## START TASK DATA
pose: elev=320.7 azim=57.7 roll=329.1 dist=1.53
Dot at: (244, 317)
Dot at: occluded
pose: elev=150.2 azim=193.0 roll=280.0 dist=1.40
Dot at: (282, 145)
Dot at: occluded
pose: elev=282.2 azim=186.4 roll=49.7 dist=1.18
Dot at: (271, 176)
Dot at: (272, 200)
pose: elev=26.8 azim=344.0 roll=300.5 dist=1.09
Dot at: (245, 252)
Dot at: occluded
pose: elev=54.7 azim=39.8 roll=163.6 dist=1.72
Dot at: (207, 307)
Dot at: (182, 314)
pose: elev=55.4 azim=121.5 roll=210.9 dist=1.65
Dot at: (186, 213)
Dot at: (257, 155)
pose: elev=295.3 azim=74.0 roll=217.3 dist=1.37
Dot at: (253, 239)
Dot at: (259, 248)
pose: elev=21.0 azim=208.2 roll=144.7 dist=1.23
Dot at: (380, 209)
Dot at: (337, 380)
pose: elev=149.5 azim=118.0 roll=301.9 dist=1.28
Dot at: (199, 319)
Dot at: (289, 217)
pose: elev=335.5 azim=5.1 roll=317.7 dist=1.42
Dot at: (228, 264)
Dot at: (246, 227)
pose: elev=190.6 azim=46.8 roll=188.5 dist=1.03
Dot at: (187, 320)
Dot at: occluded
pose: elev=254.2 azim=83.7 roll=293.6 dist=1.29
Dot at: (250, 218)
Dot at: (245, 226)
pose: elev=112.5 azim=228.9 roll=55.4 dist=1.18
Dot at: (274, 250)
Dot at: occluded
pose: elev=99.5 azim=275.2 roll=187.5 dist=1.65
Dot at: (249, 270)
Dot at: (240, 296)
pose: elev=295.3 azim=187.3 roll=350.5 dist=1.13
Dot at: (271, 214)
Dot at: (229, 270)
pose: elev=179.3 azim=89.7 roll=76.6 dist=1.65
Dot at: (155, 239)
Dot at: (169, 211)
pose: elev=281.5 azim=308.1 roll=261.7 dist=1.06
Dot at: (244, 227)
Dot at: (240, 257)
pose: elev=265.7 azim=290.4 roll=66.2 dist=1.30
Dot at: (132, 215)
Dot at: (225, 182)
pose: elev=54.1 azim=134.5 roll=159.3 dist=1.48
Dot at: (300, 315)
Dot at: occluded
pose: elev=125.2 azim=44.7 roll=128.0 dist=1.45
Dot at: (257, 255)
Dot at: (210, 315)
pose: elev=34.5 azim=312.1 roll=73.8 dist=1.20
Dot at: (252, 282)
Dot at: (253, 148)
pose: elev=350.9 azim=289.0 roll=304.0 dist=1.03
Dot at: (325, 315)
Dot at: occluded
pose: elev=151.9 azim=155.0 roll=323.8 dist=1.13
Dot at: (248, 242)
## END TASK DATA
* PROBLEM *
Return each line of the material above unchanged and in its original order.

* RESPONSE TO THIS EXERCISE *
pose: elev=320.7 azim=57.7 roll=329.1 dist=1.53
Dot at: (244, 317)
Dot at: occluded
pose: elev=150.2 azim=193.0 roll=280.0 dist=1.40
Dot at: (282, 145)
Dot at: occluded
pose: elev=282.2 azim=186.4 roll=49.7 dist=1.18
Dot at: (271, 176)
Dot at: (272, 200)
pose: elev=26.8 azim=344.0 roll=300.5 dist=1.09
Dot at: (245, 252)
Dot at: occluded
pose: elev=54.7 azim=39.8 roll=163.6 dist=1.72
Dot at: (207, 307)
Dot at: (182, 314)
pose: elev=55.4 azim=121.5 roll=210.9 dist=1.65
Dot at: (186, 213)
Dot at: (257, 155)
pose: elev=295.3 azim=74.0 roll=217.3 dist=1.37
Dot at: (253, 239)
Dot at: (259, 248)
pose: elev=21.0 azim=208.2 roll=144.7 dist=1.23
Dot at: (380, 209)
Dot at: (337, 380)
pose: elev=149.5 azim=118.0 roll=301.9 dist=1.28
Dot at: (199, 319)
Dot at: (289, 217)
pose: elev=335.5 azim=5.1 roll=317.7 dist=1.42
Dot at: (228, 264)
Dot at: (246, 227)
pose: elev=190.6 azim=46.8 roll=188.5 dist=1.03
Dot at: (187, 320)
Dot at: occluded
pose: elev=254.2 azim=83.7 roll=293.6 dist=1.29
Dot at: (250, 218)
Dot at: (245, 226)
pose: elev=112.5 azim=228.9 roll=55.4 dist=1.18
Dot at: (274, 250)
Dot at: occluded
pose: elev=99.5 azim=275.2 roll=187.5 dist=1.65
Dot at: (249, 270)
Dot at: (240, 296)
pose: elev=295.3 azim=187.3 roll=350.5 dist=1.13
Dot at: (271, 214)
Dot at: (229, 270)
pose: elev=179.3 azim=89.7 roll=76.6 dist=1.65
Dot at: (155, 239)
Dot at: (169, 211)
pose: elev=281.5 azim=308.1 roll=261.7 dist=1.06
Dot at: (244, 227)
Dot at: (240, 257)
pose: elev=265.7 azim=290.4 roll=66.2 dist=1.30
Dot at: (132, 215)
Dot at: (225, 182)
pose: elev=54.1 azim=134.5 roll=159.3 dist=1.48
Dot at: (300, 315)
Dot at: occluded
pose: elev=125.2 azim=44.7 roll=128.0 dist=1.45
Dot at: (257, 255)
Dot at: (210, 315)
pose: elev=34.5 azim=312.1 roll=73.8 dist=1.20
Dot at: (252, 282)
Dot at: (253, 148)
pose: elev=350.9 azim=289.0 roll=304.0 dist=1.03
Dot at: (325, 315)
Dot at: occluded
pose: elev=151.9 azim=155.0 roll=323.8 dist=1.13
Dot at: (248, 242)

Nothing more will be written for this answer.